Rebuilding Place in the Urban Space

"A community’s physical form, rather than its land uses, is its most intrinsic and enduring characteristic." [Katz, EPA] This blog focuses on place and placemaking and all that makes it work--historic preservation, urban design, transportation, asset-based community development, arts & cultural development, commercial district revitalization, tourism & destination development, and quality of life advocacy--along with doses of civic engagement and good governance watchdogging.

Wednesday, February 01, 2006

Here's an idea--it's too politically perilous to increase gasoline excise taxes, how about eliminating free parking at the office?

High Cost of Free Parking by Donald Shoup

The data reported in a survey of transit users by Metro Transit in Minneapolis-St. Paul reported that:

• Saving money on parking is the reason train riders give most often for why they ride the rail line.

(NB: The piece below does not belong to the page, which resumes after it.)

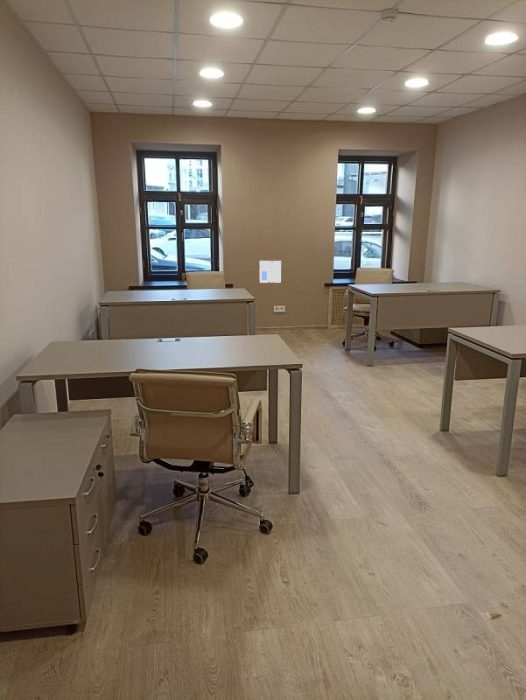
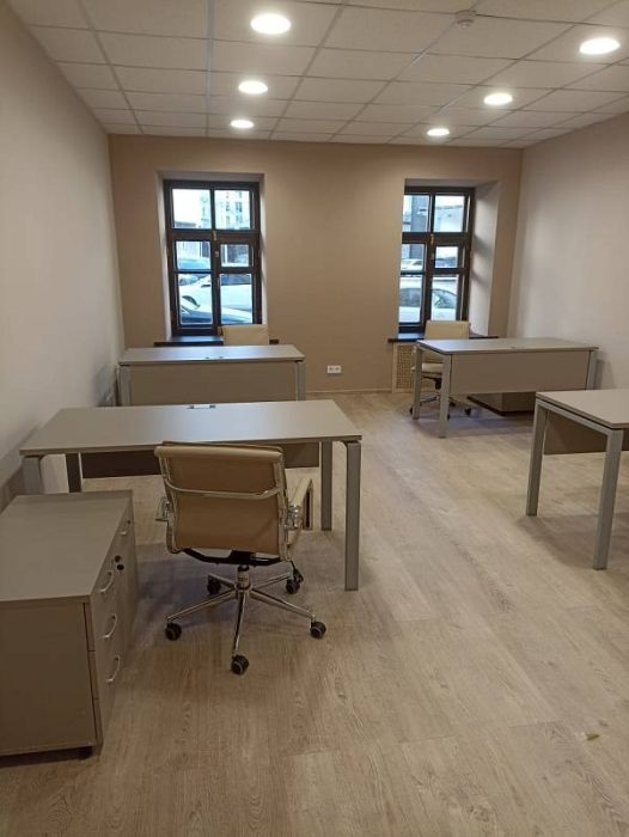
- wall art [258,259,283,284]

Nearly half of Hiawatha riders drive to a park- and-ride lot to catch the train.

• If the train were not available, 59 percent of rail riders said they would have made the trip in their cars alone.

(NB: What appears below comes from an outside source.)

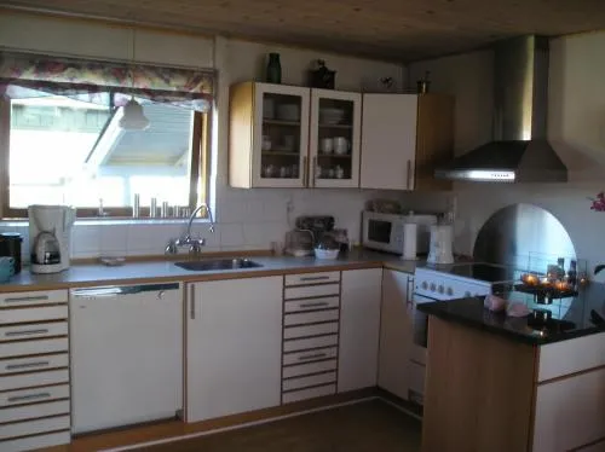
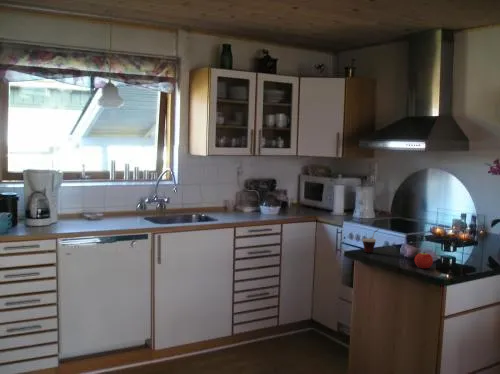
+ cup [362,228,380,254]
+ fruit [414,251,434,269]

Since the cost of parking, or not, is such a significant factor influencing whether or not people are willing to drive, by taking away the privilege of free parking, this will reduce induced demand for driving.

As difficult as this could be politically, it's likely that forcing a reduction in the availability of free parking wouldn't have the same public outcry as if gasoline taxes were significantly increased. (I saw an ad that said that 16% of the cost of a gallon of gasoline is comprised of taxes.)